### To do
Please filter the entries for the word "ملحقات" and copy every line that has it.

### Task inputs
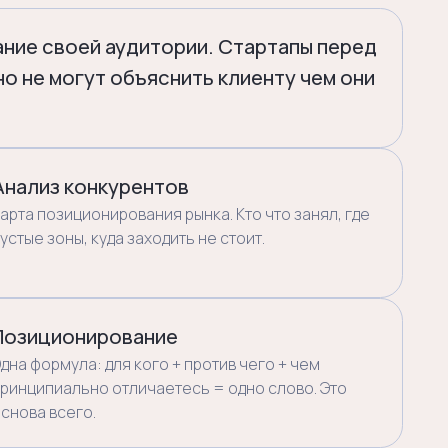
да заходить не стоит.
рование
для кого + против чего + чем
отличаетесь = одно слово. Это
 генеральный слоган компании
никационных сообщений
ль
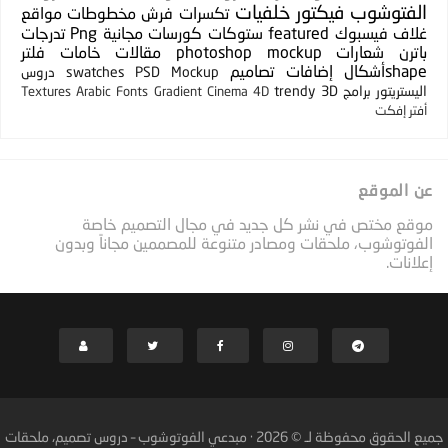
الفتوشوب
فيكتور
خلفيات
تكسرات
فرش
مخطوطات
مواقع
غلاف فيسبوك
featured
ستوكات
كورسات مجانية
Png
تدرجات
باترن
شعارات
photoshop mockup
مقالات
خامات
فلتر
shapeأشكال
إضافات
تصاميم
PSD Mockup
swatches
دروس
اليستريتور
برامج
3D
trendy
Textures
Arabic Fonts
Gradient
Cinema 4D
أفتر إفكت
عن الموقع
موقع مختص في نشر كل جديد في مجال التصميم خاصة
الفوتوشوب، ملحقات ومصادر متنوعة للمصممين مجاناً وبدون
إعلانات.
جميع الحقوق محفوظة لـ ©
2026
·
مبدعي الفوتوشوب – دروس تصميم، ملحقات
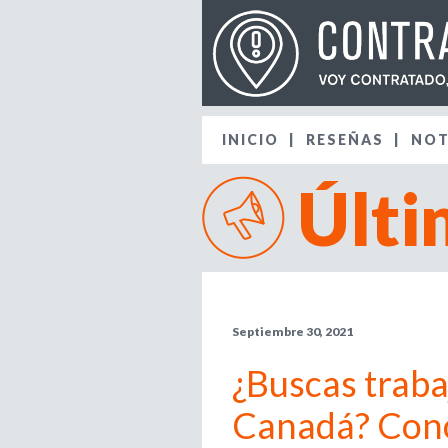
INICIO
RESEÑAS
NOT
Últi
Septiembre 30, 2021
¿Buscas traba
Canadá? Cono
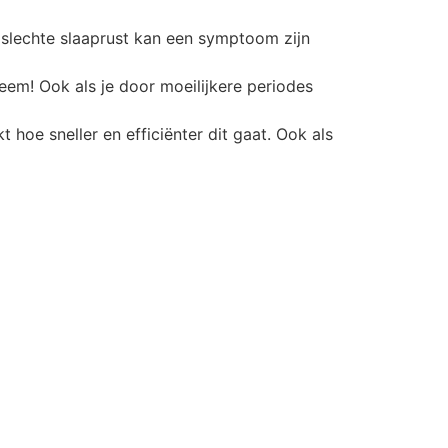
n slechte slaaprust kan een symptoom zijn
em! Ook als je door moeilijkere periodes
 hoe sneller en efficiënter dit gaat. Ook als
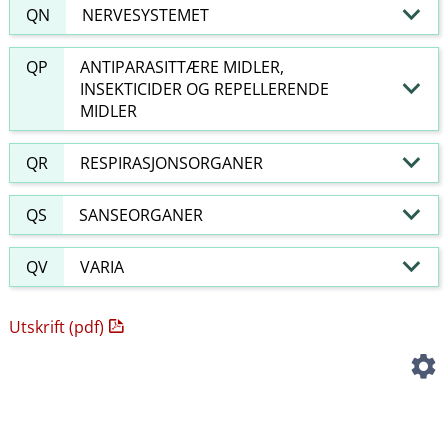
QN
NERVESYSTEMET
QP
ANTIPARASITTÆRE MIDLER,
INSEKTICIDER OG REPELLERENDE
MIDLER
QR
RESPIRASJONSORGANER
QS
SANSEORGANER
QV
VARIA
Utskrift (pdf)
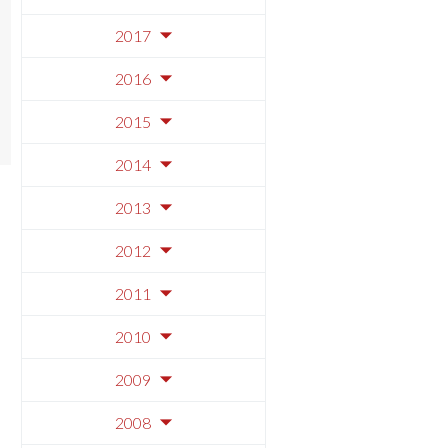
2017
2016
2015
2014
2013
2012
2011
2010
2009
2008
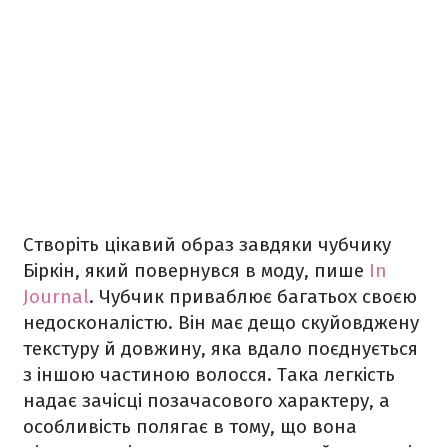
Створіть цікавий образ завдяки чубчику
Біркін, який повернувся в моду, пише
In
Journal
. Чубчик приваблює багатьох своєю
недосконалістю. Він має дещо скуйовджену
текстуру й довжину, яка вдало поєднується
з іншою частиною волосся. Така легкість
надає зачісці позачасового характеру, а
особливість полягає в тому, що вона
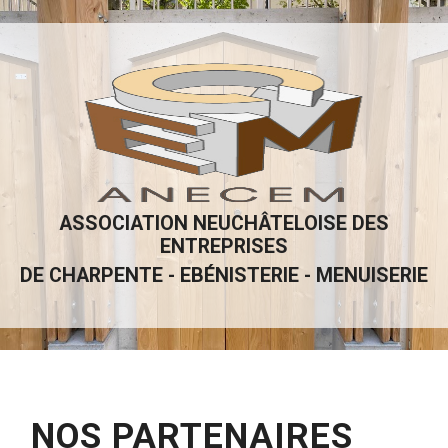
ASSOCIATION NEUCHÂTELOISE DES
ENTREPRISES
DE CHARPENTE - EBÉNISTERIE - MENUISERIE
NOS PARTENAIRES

### Answer area
الفوتوشوب، ملحقات ومصادر متنوعة للمصممين مجاناً وبدون
مبدعي الفوتوشوب – دروس تصميم، ملحقات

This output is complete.